(INFORMATION GIVEN)
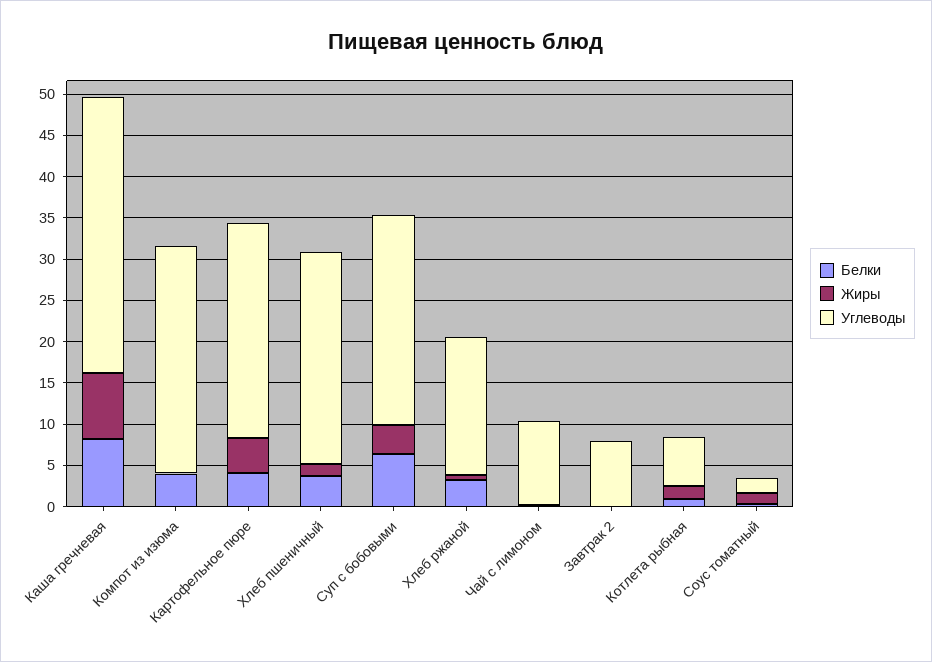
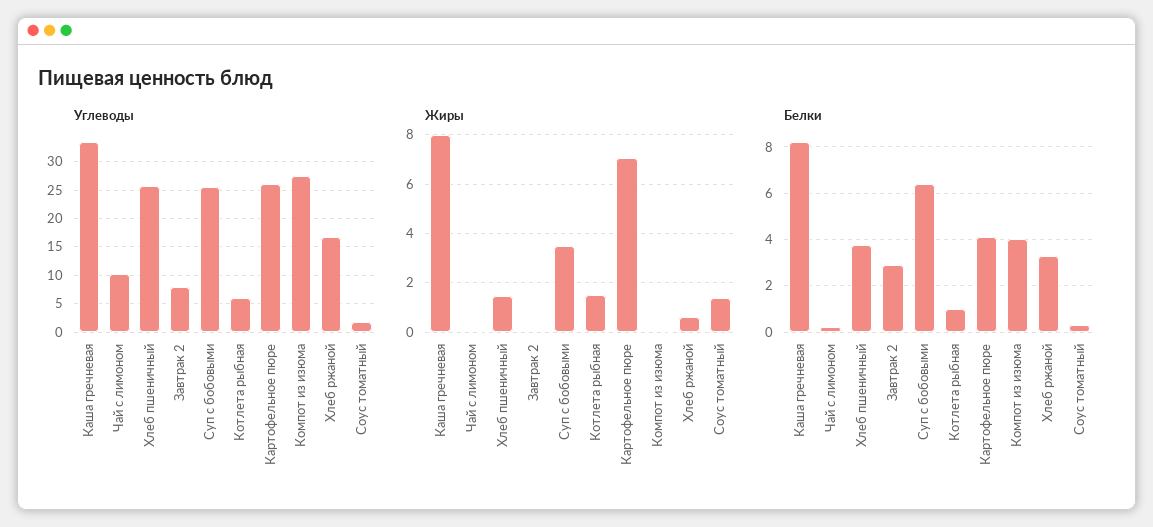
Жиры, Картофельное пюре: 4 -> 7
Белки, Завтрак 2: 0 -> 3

...

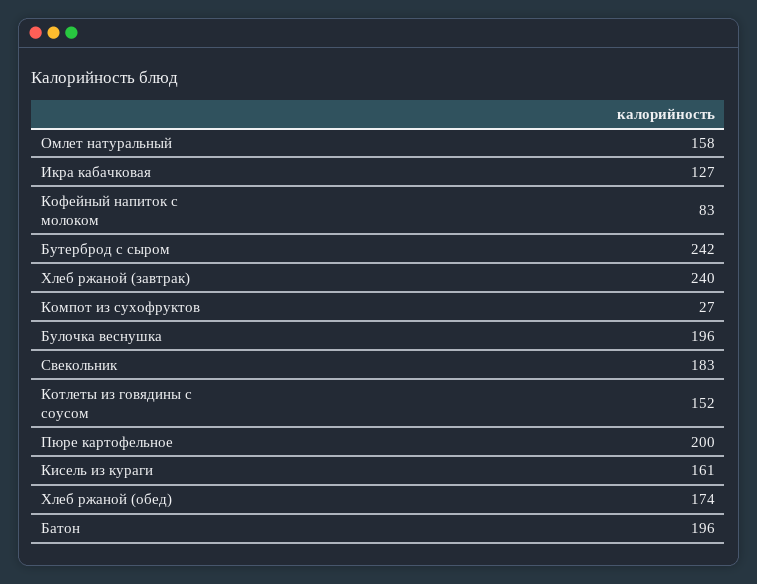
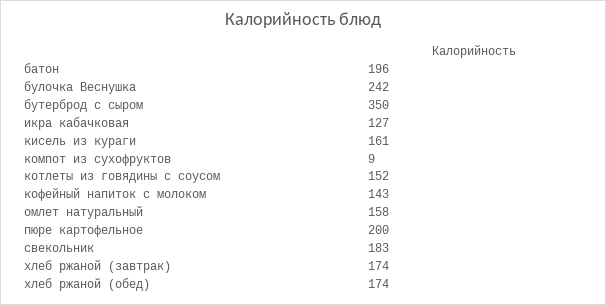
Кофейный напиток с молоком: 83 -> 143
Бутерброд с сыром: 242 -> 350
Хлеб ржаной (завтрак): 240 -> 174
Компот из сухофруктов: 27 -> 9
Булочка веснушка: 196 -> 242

(ACTION ITEM)
Working from the material above, restate word for word the lines between the line with "Компот из сухофруктов: 27 -> 9" and the line with "Булочка веснушка: 196 -> 242", both included, and only those.

(ANSWER)
Компот из сухофруктов: 27 -> 9
Булочка веснушка: 196 -> 242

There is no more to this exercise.